Christopher: That’s a really beautiful part. When you realize that you can read it, that you can see the letters in his scrawl.
Amy: Right, Right.
Christopher: No one else can.
Amy: Yeah. I mean, there’s what’s typed, there’s what’s handwritten. There’s what I can read that’s handwritten. There’s what I can’t read that’s handwritten. There’s all these levels of what’s interpretable. Then finding that piece of his internal life, which as you noted, is like very dark and full of despair. It’s kind of like the only piece of his internal life that I found. I mean, it was a relief for me to know that he that he had that. But then it’s like, well, how much despair was a part of him? Was it a normal amount? You know, there’s all these questions.
Christopher: But you were writing in his hand, drawing his hand. What was that like?
Amy: That goes back to the element of the book that the process of it was so important to me, especially because it took so long. I was like, I know I’m going to be with this for a long time, you know? So I want the process to be not only have some element of pleasure, but also be meaningful. It was important to me that the book be hand done, and it was important that I, like, spent time with the actual lines of his life.
My process was like, I took all these photos. I mean, there’s also all these levels of digitization and then back to analog and then into digitization again. There’s a lot of movement between those two different modes. I would take photos of his, for example, a letter he wrote, and then it would be in my computer and then I would take my computer to my studio. Because I lived in California and the archives were in Massachusetts. Then I would turn off the lights in my studio, hold up my Arches Hot Press Paper, this thick drawing paper, and trace my computer screen in pencil to get his hand. And then I turn the lights back on, and then I would ink over my own pencil. I did that over and over again for every part of the book that contains some sort of primary document. You trace and then you kind of have to fix the things that you didn’t get right where your hand was quivering. You have to edit a little bit.

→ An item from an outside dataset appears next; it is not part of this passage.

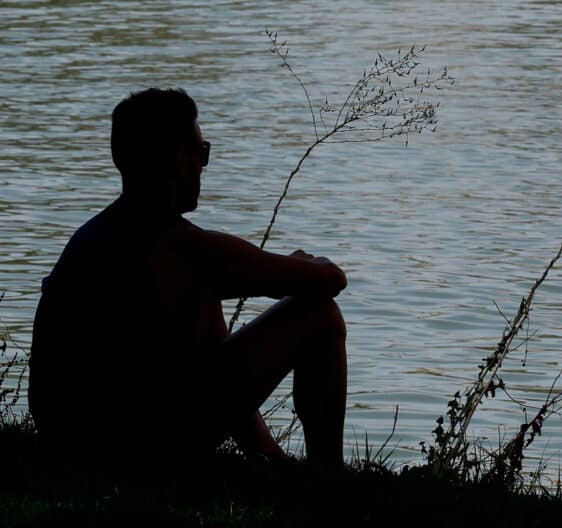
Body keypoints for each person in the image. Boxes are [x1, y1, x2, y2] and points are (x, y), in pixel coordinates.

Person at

But there was this really close looking that happened over and over again with his handwriting and other artifacts from his life. And I just felt like that was a way that I was accessing a certain kind of knowledge that feels important to me. And I guess I would label that kind of knowledge “embodied knowledge.” Like my hand started to learn something about the way that his hand moved.
A big question of the book is like, what is the value out of humans in the future? That’s important to me. I’ve grown up with these ideas that AI is comin’ for us and, you know, there’s a lot of positivity in there that we can talk about, but it’s scary to think about what matters about humanity in a digital, artificially intelligent future. And for me, it was the way that we understand through our bodies. There’s a way in which computers, robots could simulate that kind of knowledge. You know, possibly.
But at least the kinds of machines and algorithms that we’re dealing with now, you know, like large language models and their way of knowing things and understanding things, doesn’t include the mark of the body in the way that the body holds information. It just felt really important to me that it was a part of the process and that that came through to the reader.